* WHAT IS EXPECTED:
Extend the ALIGNED repository page past its final line, the random_split option for the human genome benchmark run.

* TEXT SHOWN:
# EGOAL: predicting gene Expression with GenOme-scale knowledge and Abductive Learning

This repository is
`ALIGNED: Adaptive aLignment of Inconsistent Genetic kNowledgE and Data`,
a variant of EGOAL that focuses on balancing data-knowledge inconsistencies.

## Reproducibility

### Setup

```
conda env create -f environment.yml
conda activate egoal
```

### Run ALIGNED on human genome benchmark dataset

```
python egoal/main_hsa.py --data_name='norman' --model_save_name='...' --model_type='GNN' --device='cuda:...' --seed=... --random_split=False
```

- data\_name: select benchmark dataset among `['norman', 'dixit', 'adamson']`.
- model\_save\_name: file name to save trained models in `./models`.
- model\_type: select model of the neural component in ALIGNED,
    currently support `['GNN', 'MLP']` mentioned in section 4.1.
- device: specify cuda device ordinal to train ALIGNED
- seed: random seed in training
- random\_split: use random splitted test set.

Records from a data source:
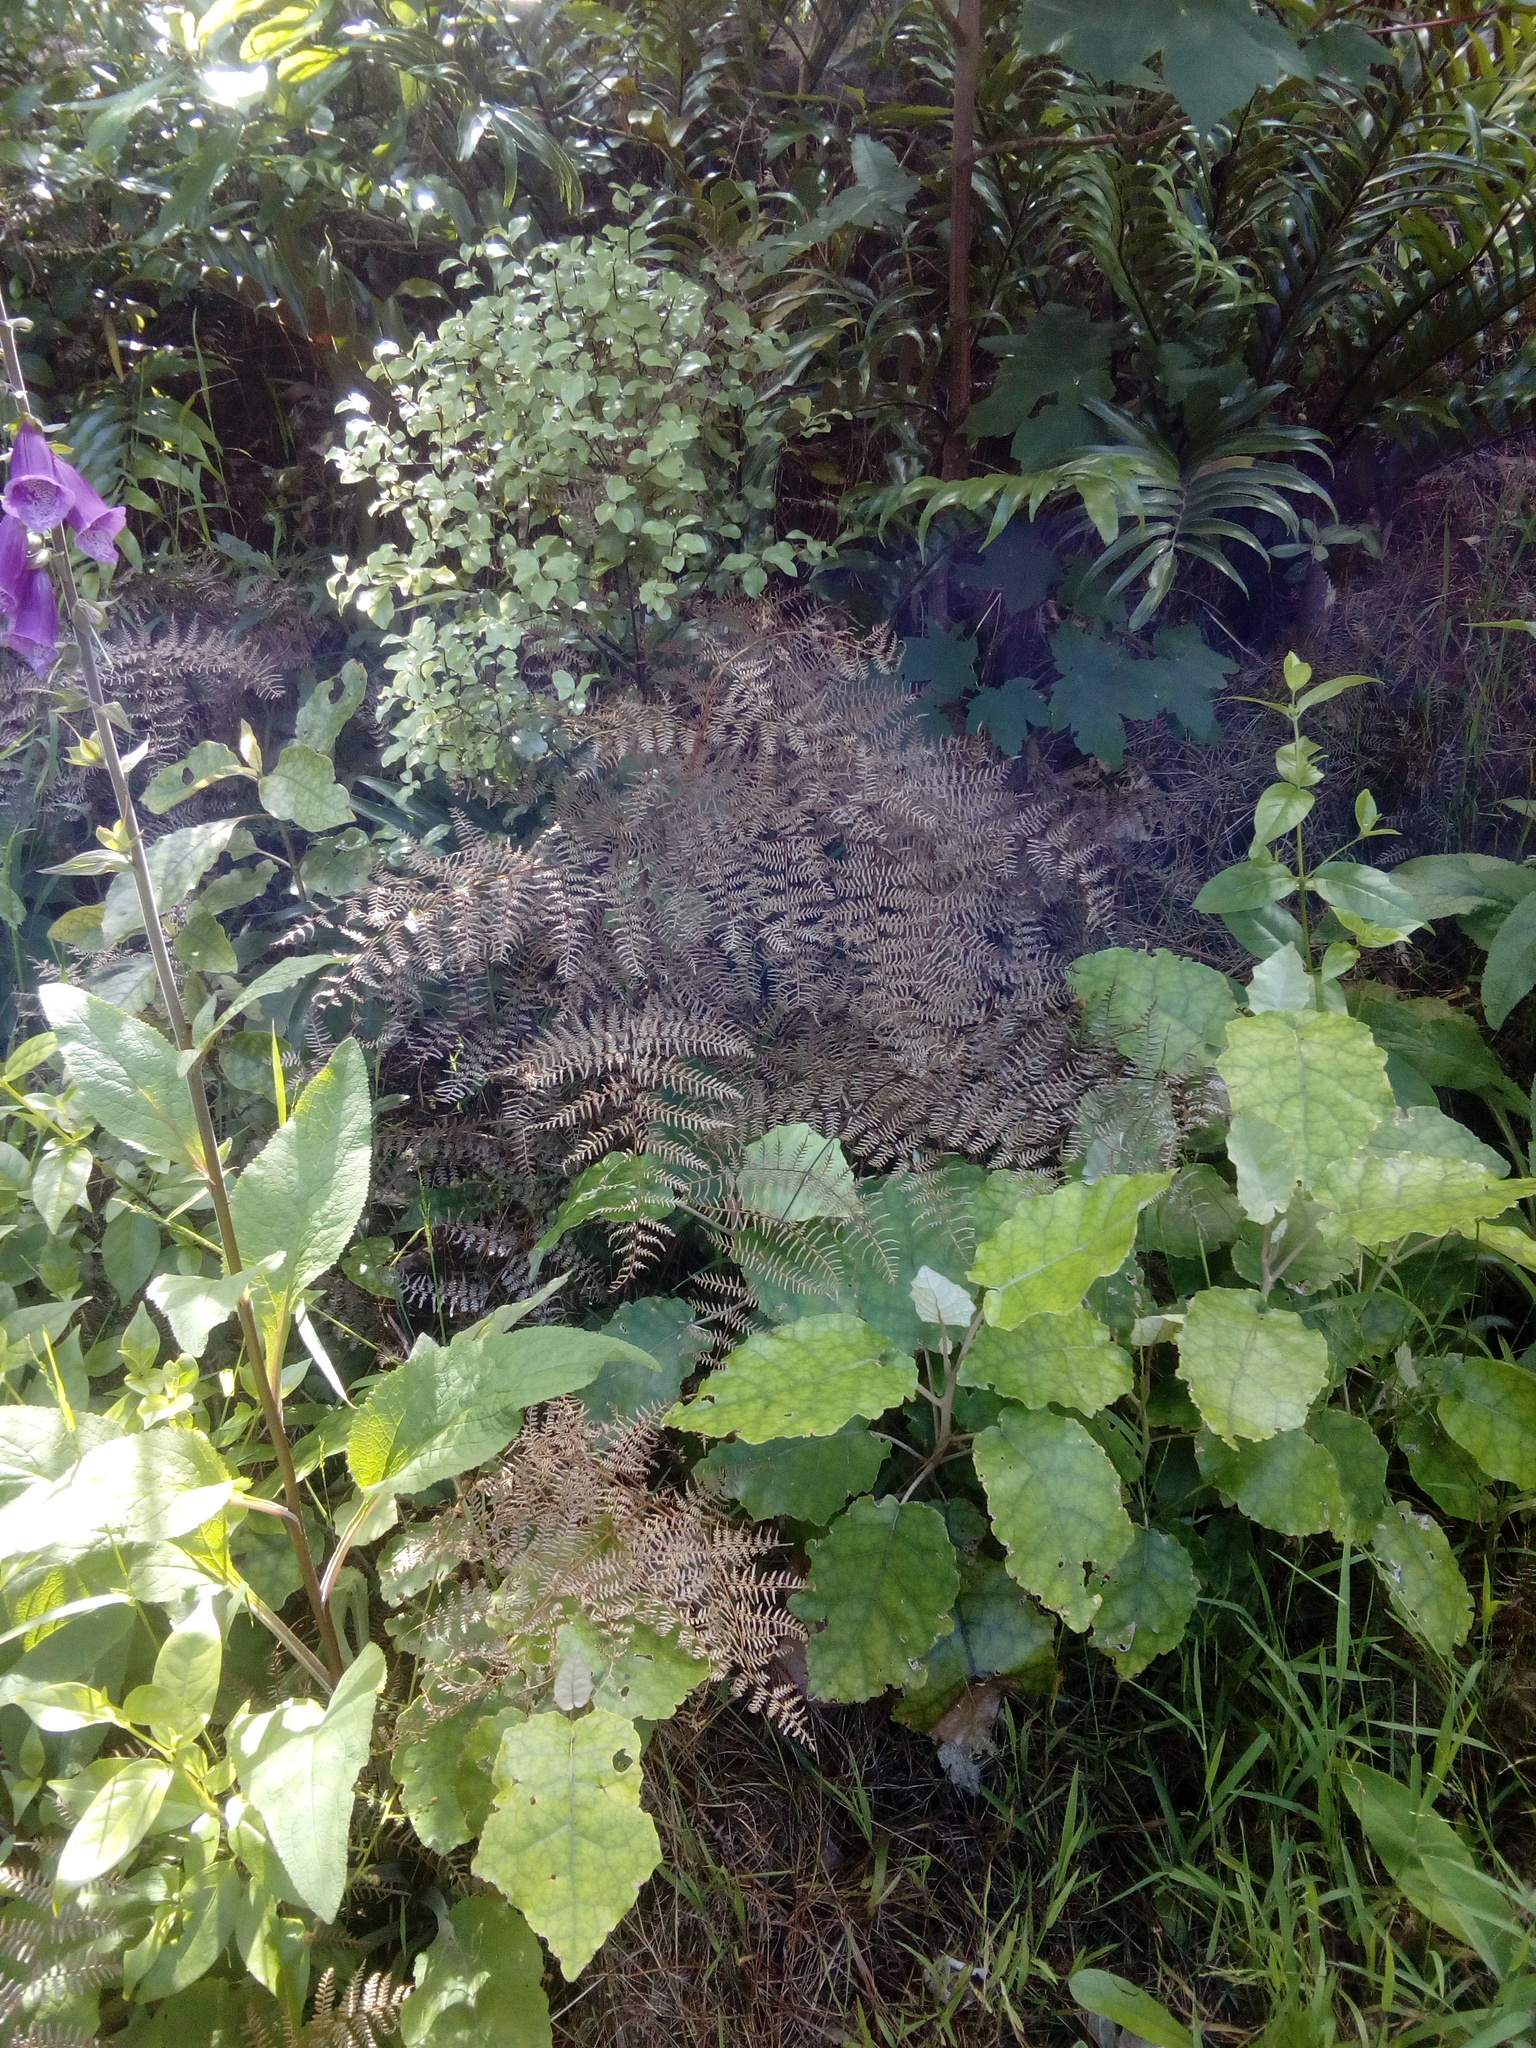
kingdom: Plantae
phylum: Tracheophyta
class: Polypodiopsida
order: Polypodiales
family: Dennstaedtiaceae
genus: Pteridium
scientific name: Pteridium esculentum
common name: Bracken fern
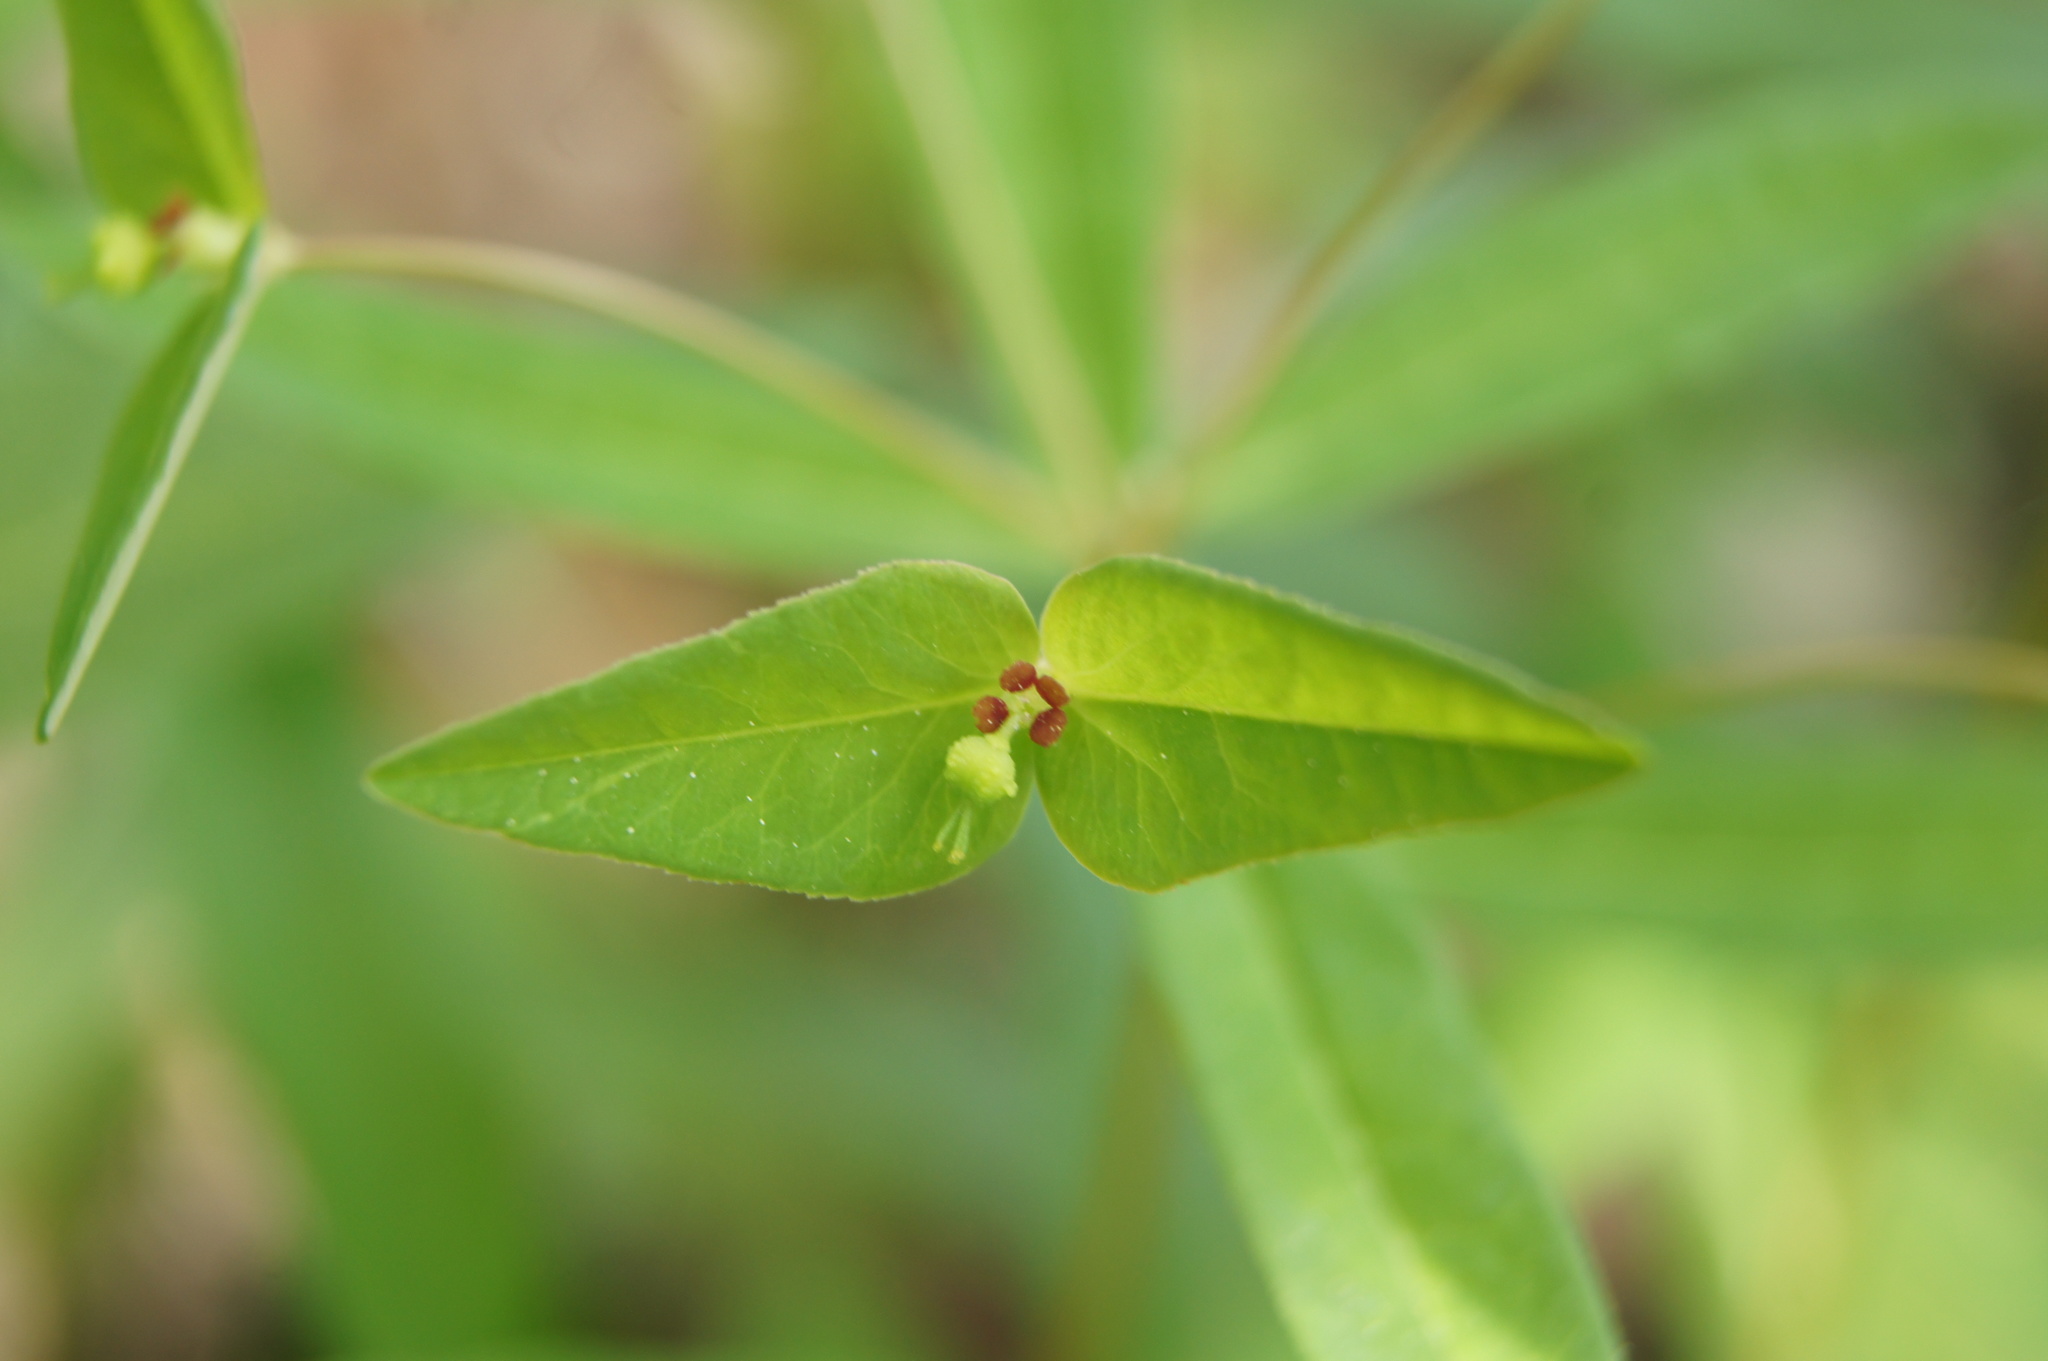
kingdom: Plantae
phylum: Tracheophyta
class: Magnoliopsida
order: Malpighiales
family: Euphorbiaceae
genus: Euphorbia
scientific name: Euphorbia dulcis
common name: Sweet spurge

* TASK ANSWER:
    To reproduce results in section 4.1, use `False` for `norman` dataset and
    `True` for `dixit` and `adamson` dataset.

### Git-ignored datasets

The datasets in `dataset/human/` are git-ignored due to excessive size,
and can be obtained from following link:
```
https://box.nju.edu.cn/f/d141fed10400452197ae/?dl=1
```

### Figures and Experiment Results

All results and trained models of ALIGNED in the benchmark experiment
(section 4.1, 4.3) are at `data_anal/experiment_results`,
and compared methods are at `data_anal/pert_benchmark`.

Results of network refinement experiment (section 4.2)
are at `data_anal/refine`.

Scripts to generate figures in the paper are at `plots`.